> **What is being asked**: Every line with "down" in it should be copied from the data.

> **Data to use**:

=== Begin Enclosure ===

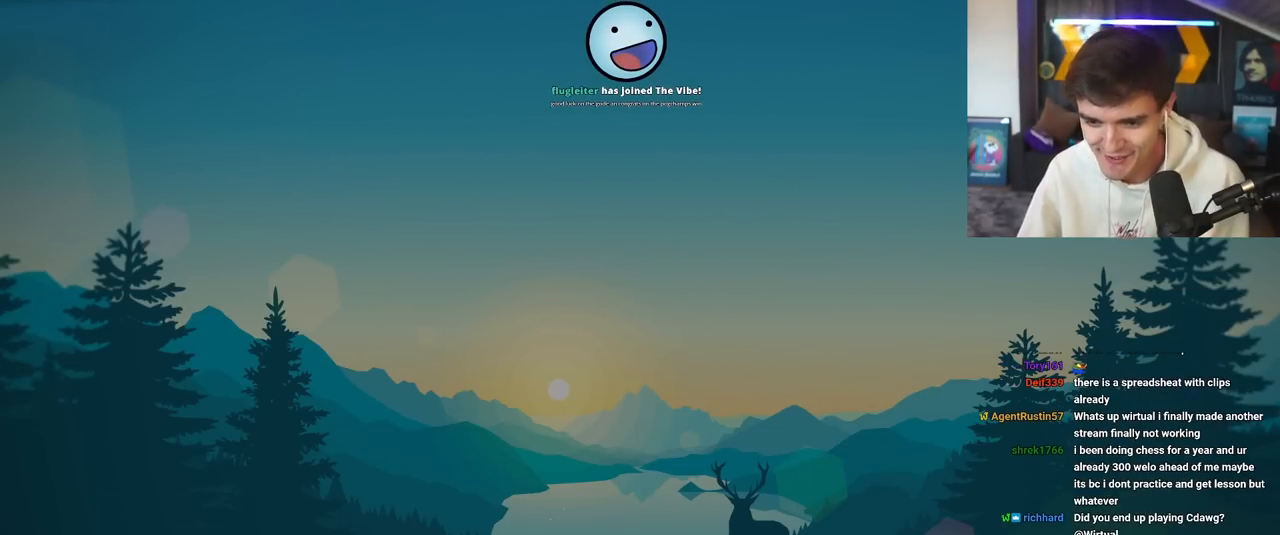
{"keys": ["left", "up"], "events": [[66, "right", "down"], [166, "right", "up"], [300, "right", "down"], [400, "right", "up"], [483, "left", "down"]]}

=== End Enclosure ===
=== Begin Enclosure ===

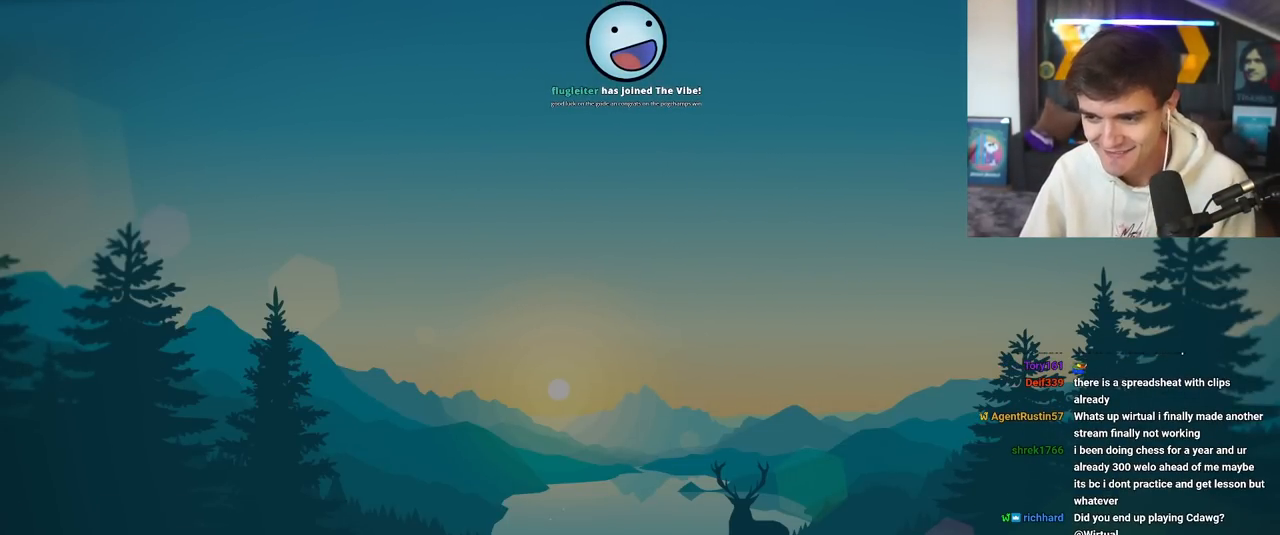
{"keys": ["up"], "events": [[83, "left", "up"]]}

=== End Enclosure ===
=== Begin Enclosure ===

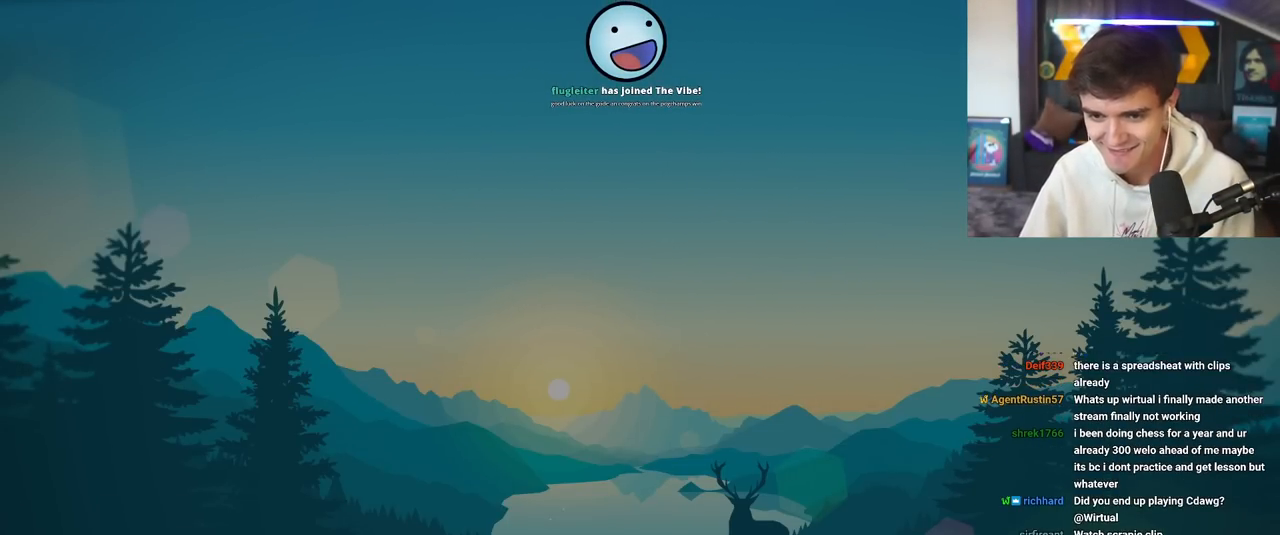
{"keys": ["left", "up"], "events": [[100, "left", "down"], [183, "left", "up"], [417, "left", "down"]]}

=== End Enclosure ===

> **Exercise output**:
{"keys": ["left", "up"], "events": [[66, "right", "down"], [166, "right", "up"], [300, "right", "down"], [400, "right", "up"], [483, "left", "down"]]}
{"keys": ["left", "up"], "events": [[100, "left", "down"], [183, "left", "up"], [417, "left", "down"]]}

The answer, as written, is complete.